Working Out in the Morning Vs at Night
While there has not been any conclusive physical research on the benefits of working out in the morning, versus at night. There has been other indicators and psychological results that might tip the scale for some towards the one or the other. The bottom line is that exercise at any point of the day is better than no exercise at all. Thus if are unable to work out in the morning, it does not mean that you cannot work out at all, and visa versa.
It seems as though that those who exercise in the morning are more likely to stick with their routine. You have more energy first thing in the morning to get a great workout. Towards the end of the day your energy levels wane down and you are more likely to reduce the length of your workout, or cancel it all together. There is also nothing in your way in the morning to prevent the workout from taking place. By scheduling a work out in the evening, you are opening the gates of possibility for things coming up that prevent you from working out. Having said that, there also studies that show that your hormone and energy levels are at their highest in the early evening and might contribute to a great workout.
Those who exercise in the morning are also kick starting their metabolism early in the morning and ensure a healthy metabolism all day long. Studies have shown that eating breakfast sets the metabolism pace and tone for the rest of the day to help you achieve and maintain a healthy body. It also true that if you got up early enough to sweat away for an hour in the morning, you are less likely to want to make unhealthy food choices as it would negate all the hard work you have put in. What’s the point of getting up early to work out if you’re then going shove sodium and fatty rich food in your stomach? By exercising in the evening, you are also aware of the calorie count and the food intake for the day, and if you had been tempted a little, you can always adjust your work out.
It has also been argued that morning exercisers sleep better. By getting up earlier, you are encouraging yourself to go to bed earlier to get most hours of sleep possible. Hopefully by getting to bed earlier you will find you natural sleep cycle for optimal rest. Working out in the evening also creates an adrenaline rush that can keep you awake for longer and prevent you from going to sleep at a good hour, making you wake up tired and not rested. The same adrenaline rush after a morning work out can help boost your energy levels for the day and be able to power through it. On the other hand, for some people, the adrenaline does not last for very long post work out, and they can go to bed relaxed and tuckered out, ready for a good night’s rest.
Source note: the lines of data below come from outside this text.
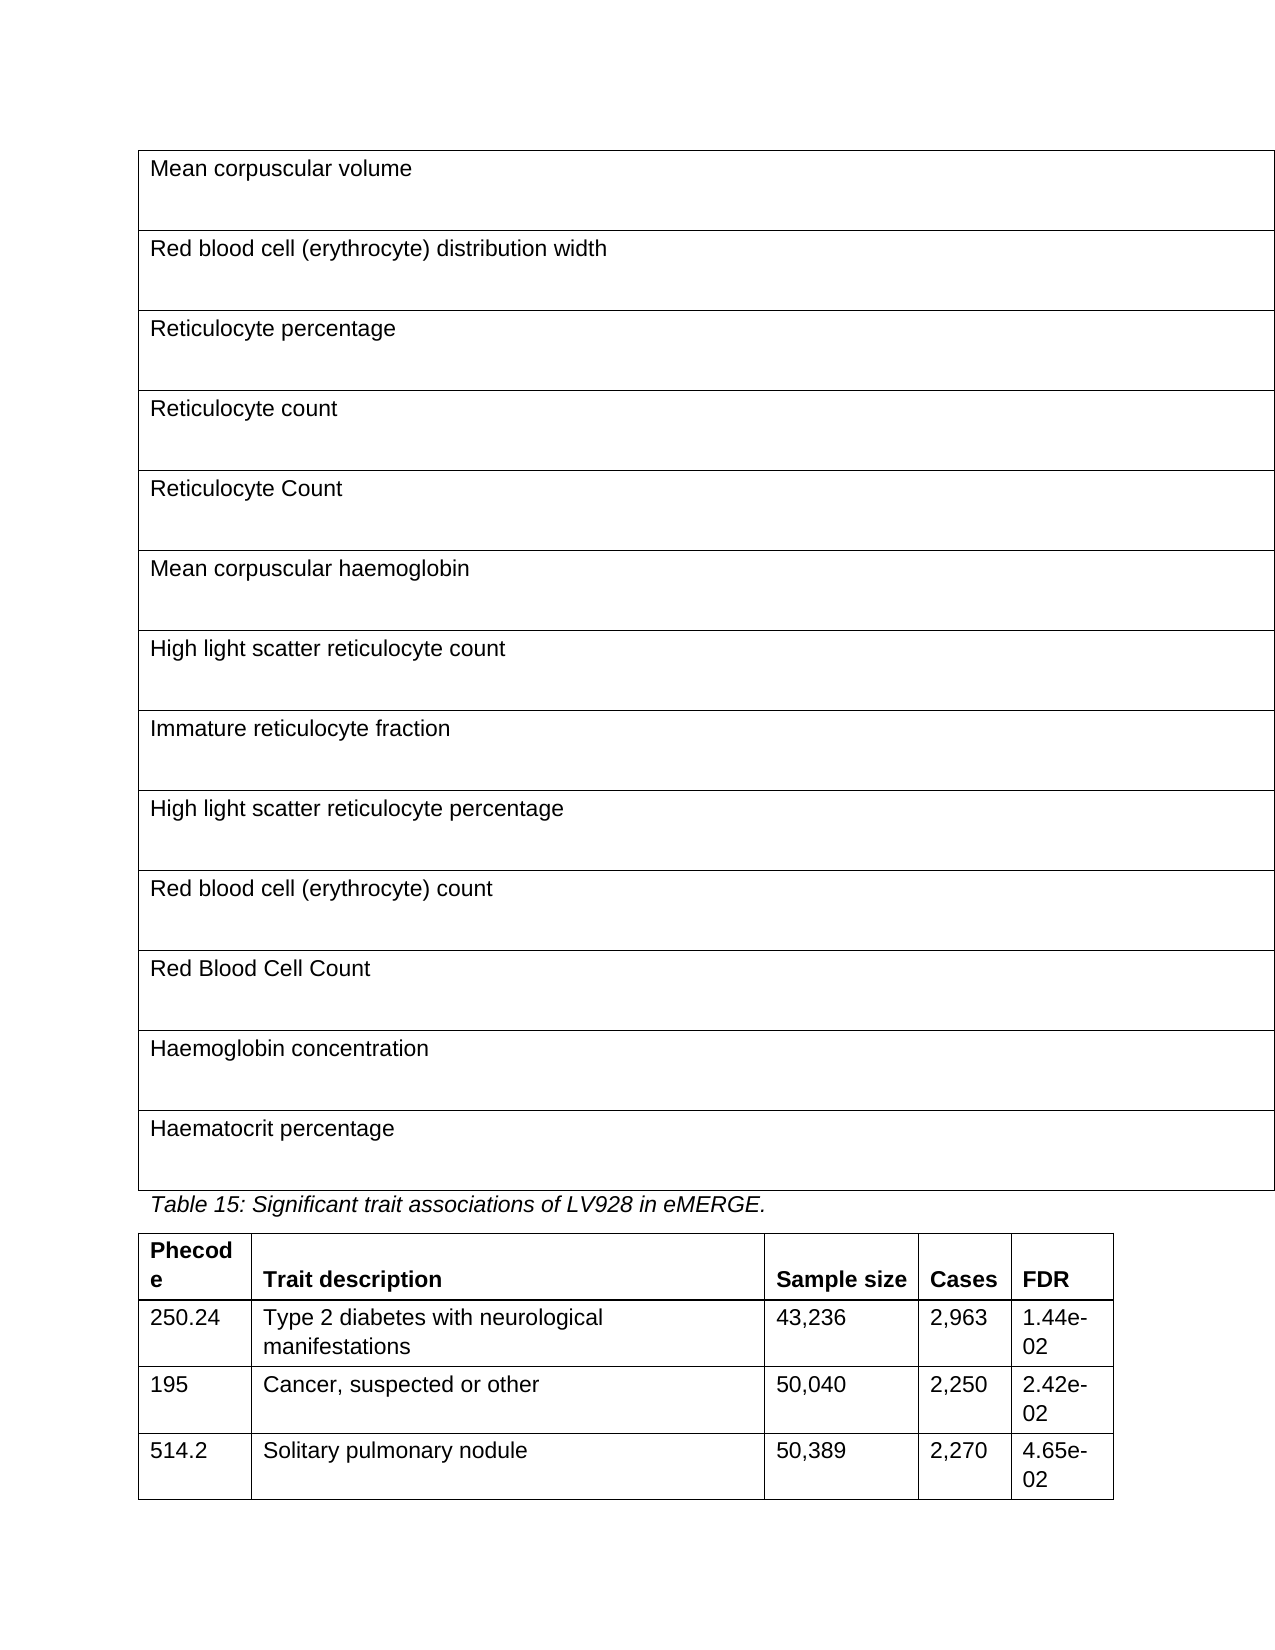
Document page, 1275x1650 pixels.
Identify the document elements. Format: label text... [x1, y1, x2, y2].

table_cell 4.65e-02 [1012, 1434, 1113, 1499]
table_cell Reticulocyte percentage [139, 311, 1274, 390]
table_header Trait description [252, 1234, 764, 1299]
table_cell Red blood cell (erythrocyte) count [139, 871, 1274, 950]
table_cell 43,236 [765, 1301, 918, 1366]
table_cell Reticulocyte count [139, 391, 1274, 470]
table_cell Immature reticulocyte fraction [139, 711, 1274, 790]
text Table 15: Significant trait associations of LV928 in eMERGE. [150, 1191, 1125, 1217]
table_header Sample size [765, 1234, 918, 1299]
table_cell 50,040 [765, 1367, 918, 1432]
table_cell Mean corpuscular volume [139, 151, 1274, 230]
table_cell Haematocrit percentage [139, 1111, 1274, 1190]
table_cell Haemoglobin concentration [139, 1031, 1274, 1110]
table_cell 514.2 [139, 1434, 251, 1499]
table_header Cases [919, 1234, 1011, 1299]
table_cell 2,250 [919, 1367, 1011, 1432]
table_cell 2,270 [919, 1434, 1011, 1499]
table_header Phecode [139, 1234, 251, 1299]
table_cell 250.24 [139, 1301, 251, 1366]
table_cell Red blood cell (erythrocyte) distribution width [139, 231, 1274, 310]
table_cell Type 2 diabetes with neurological manifestations [252, 1301, 764, 1366]
table_cell 195 [139, 1367, 251, 1432]
table_header FDR [1012, 1234, 1113, 1299]
table_cell 1.44e-02 [1012, 1301, 1113, 1366]
table_cell Red Blood Cell Count [139, 951, 1274, 1030]
table_cell Solitary pulmonary nodule [252, 1434, 764, 1499]
table_cell 2,963 [919, 1301, 1011, 1366]
table_cell Mean corpuscular haemoglobin [139, 551, 1274, 630]
table_cell Cancer, suspected or other [252, 1367, 764, 1432]
table_cell 2.42e-02 [1012, 1367, 1113, 1432]
table_cell 50,389 [765, 1434, 918, 1499]
table_cell High light scatter reticulocyte percentage [139, 791, 1274, 870]
table_cell Reticulocyte Count [139, 471, 1274, 550]
table_cell High light scatter reticulocyte count [139, 631, 1274, 710]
In conclusion, do whatever works best for you, your schedule, and your body. You know your body best and know when you are at the peak of your performance. Changing to a morning routine if you are a late night person is never easy, but it is at least worth a try. The human body is impressive as it does not need a lot of time to adjust to a new routine and before you know it, you’ll be waking up five minutes before your alarm goes off, ready to get your heart racing. If you are still not a morning person, it is still better to exercise whenever you can, rather than not exercise at all.